Zochrot exist to narrate the nakba in Hebrew in an effort to contest the linguistic and ideological erasure of Palestinian life as a basis for a different political configuration. It organizes tours led by Palestinian refugees to destroyed villages, or to mixed cities having large pre-1948 Palestinian populations, during the course of which street signs in Arabic and other commemorative markers are often posted. The organization is committed to teaching the history and geography of the nakba and to translating relevant material into Hebrew. It undertakes advocacy projects, organizes demonstrations, and participates in the activities of refugee organizations. The Zochrot Learning Centre in Tel Aviv houses an art gallery which has staged important interventions, including Ariella Azoulay’s crucial exhibitions Constituent Violence 1947-1950 and Architecture of Destruction. The gallery exists alongside a Hebrew-language publication Sedek ( ‫סדק‬ [sedek]), a word which literally means crack or fissure, but which evokes a not-quite homophone, ‫צדק‬ [tzedek]—that is to say, justice. Both gallery and publication seek to stage work and analysis "produced on and as a consequence of the Nakba" and to open a "critical, civic discussion" rooted in the category of place and the relationships woven around it in the formulation of curator-activist, Norma Musih. The linguistic subversion present as a willed différance in the title of the journal Sedek is played out in the very name of the organization itself. Zochrot (‫ (זוכרות‬is the feminine plural form of the verb to remember—an imperative which is routinely associated with the Holocaust for Jewish Israelis, as activist Amos Goldberg recently pointed out to me. The adoption of the feminine form challenges the normative prescriptions of Hebrew grammar, and with it the masculinist, often also explicitly militarist, dimensions of gendered public space in Jewish Israeli  culture—a dimension of its activity that brings it into alliance with the social and epistemological challenges posed by the exemplary radical women's organization Machsom Watch/Checkpoint Watch.

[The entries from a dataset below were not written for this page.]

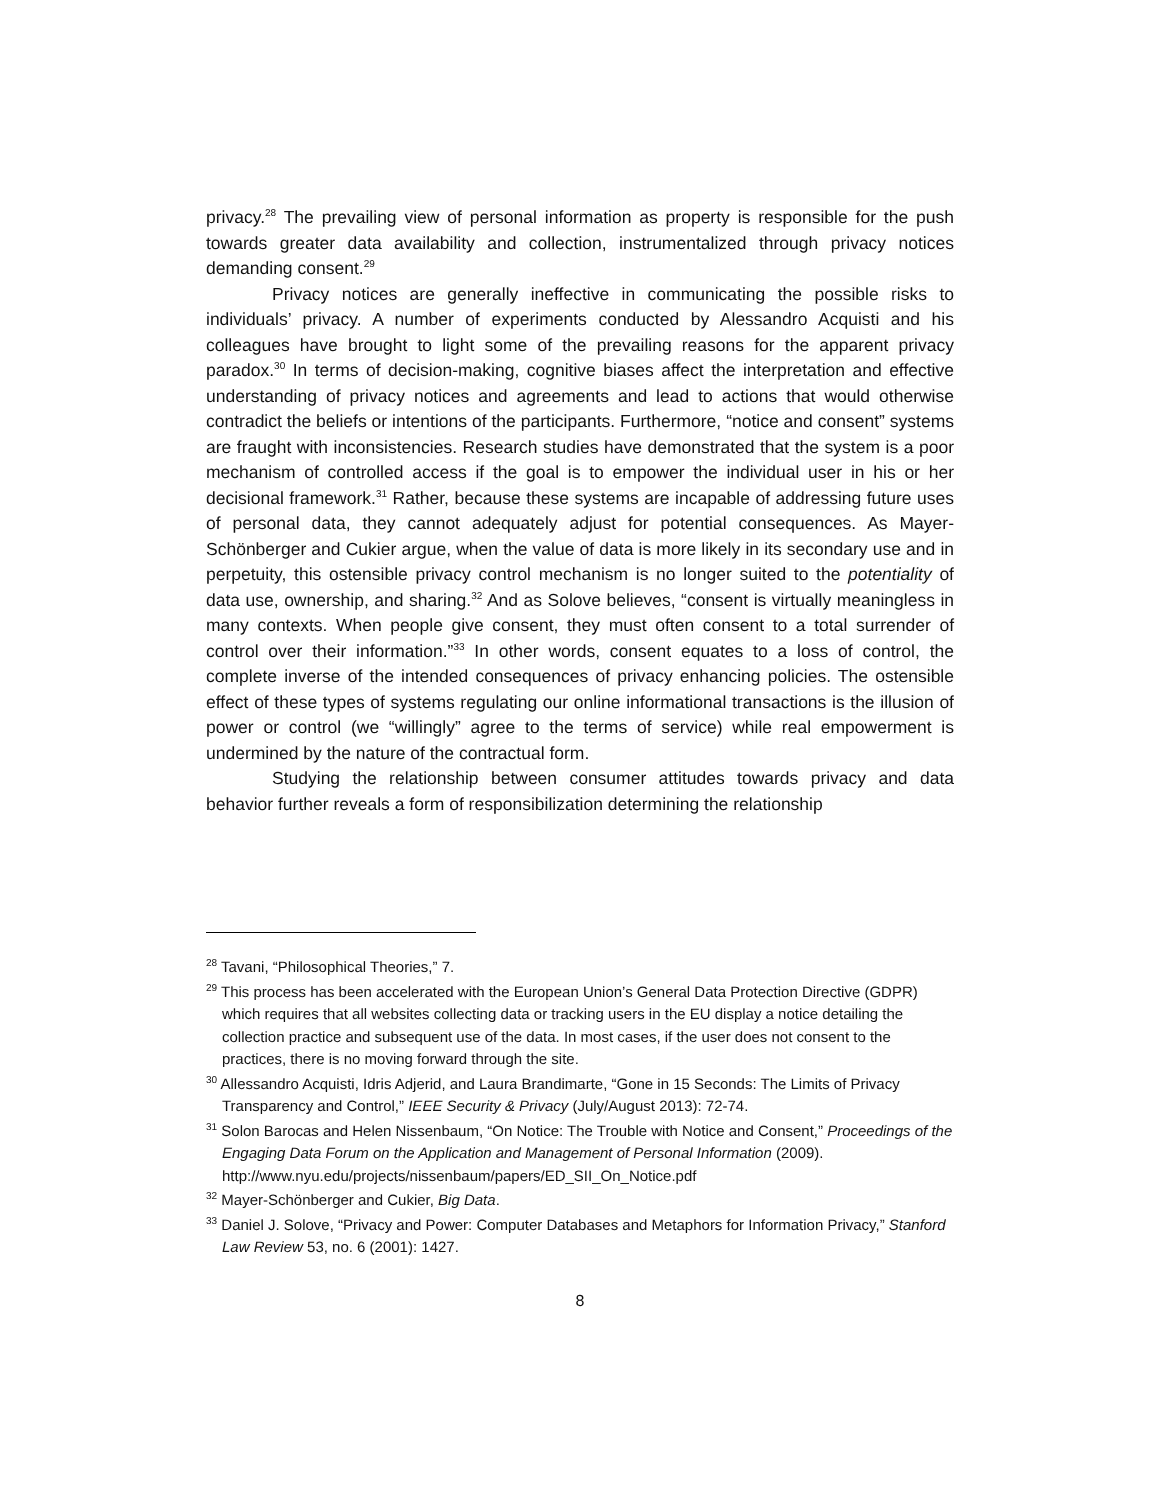privacy.<sup>28</sup> The prevailing view of personal information as property is responsible for the push towards greater data availability and collection, instrumentalized through privacy notices demanding consent.<sup>29</sup>
Privacy notices are generally ineffective in communicating the possible risks to individuals’ privacy. A number of experiments conducted by Alessandro Acquisti and his colleagues have brought to light some of the prevailing reasons for the apparent privacy paradox.<sup>30</sup> In terms of decision-making, cognitive biases affect the interpretation and effective understanding of privacy notices and agreements and lead to actions that would otherwise contradict the beliefs or intentions of the participants. Furthermore, “notice and consent” systems are fraught with inconsistencies. Research studies have demonstrated that the system is a poor mechanism of controlled access if the goal is to empower the individual user in his or her decisional framework.<sup>31</sup> Rather, because these systems are incapable of addressing future uses of personal data, they cannot adequately adjust for potential consequences. As Mayer-Schönberger and Cukier argue, when the value of data is more likely in its secondary use and in perpetuity, this ostensible privacy control mechanism is no longer suited to the potentiality of data use, ownership, and sharing.<sup>32</sup> And as Solove believes, “consent is virtually meaningless in many contexts. When people give consent, they must often consent to a total surrender of control over their information.”<sup>33</sup> In other words, consent equates to a loss of control, the complete inverse of the intended consequences of privacy enhancing policies. The ostensible effect of these types of systems regulating our online informational transactions is the illusion of power or control (we “willingly” agree to the terms of service) while real empowerment is undermined by the nature of the contractual form.
Studying the relationship between consumer attitudes towards privacy and data behavior further reveals a form of responsibilization determining the relationship
<sup>28</sup> Tavani, “Philosophical Theories,” 7.
<sup>29</sup> This process has been accelerated with the European Union’s General Data Protection Directive (GDPR) which requires that all websites collecting data or tracking users in the EU display a notice detailing the collection practice and subsequent use of the data. In most cases, if the user does not consent to the practices, there is no moving forward through the site.
<sup>30</sup> Allessandro Acquisti, Idris Adjerid, and Laura Brandimarte, “Gone in 15 Seconds: The Limits of Privacy Transparency and Control,” IEEE Security & Privacy (July/August 2013): 72-74.
<sup>31</sup> Solon Barocas and Helen Nissenbaum, “On Notice: The Trouble with Notice and Consent,” Proceedings of the Engaging Data Forum on the Application and Management of Personal Information (2009). http://www.nyu.edu/projects/nissenbaum/papers/ED_SII_On_Notice.pdf
<sup>32</sup> Mayer-Schönberger and Cukier, Big Data.
<sup>33</sup> Daniel J. Solove, “Privacy and Power: Computer Databases and Metaphors for Information Privacy,” Stanford Law Review 53, no. 6 (2001): 1427.
8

In its resolute production of discourse, in Hebrew, but also in Arabic and in English, Zochrot stages an ongoing allegorical performance of a differently inflected Israeli identity—to the extent that allegory means, literally, to speak otherwise (from the Greek allos, other, and agoreuein, to speak). "I almost forgot," says the male speaker in the advertising poster altered by Zochrot activists as a provocation or aide-mémoire on Independence Day/Nakba Day 2008. "I almost forgot," he voices through the addition of the Zochrot balloon caption, "that the Palestinian refugees did not always live in refugee camps."


The increasing diffusion of the term "nakba" (‫ (נכבה‬in Hebrew, untranslated but transliterated, nun, chaf, bet, hey, suggest that the politics of solidarity with the Palestinian cause has resources that exceed separatism, or the entitlement of a mere standing apart.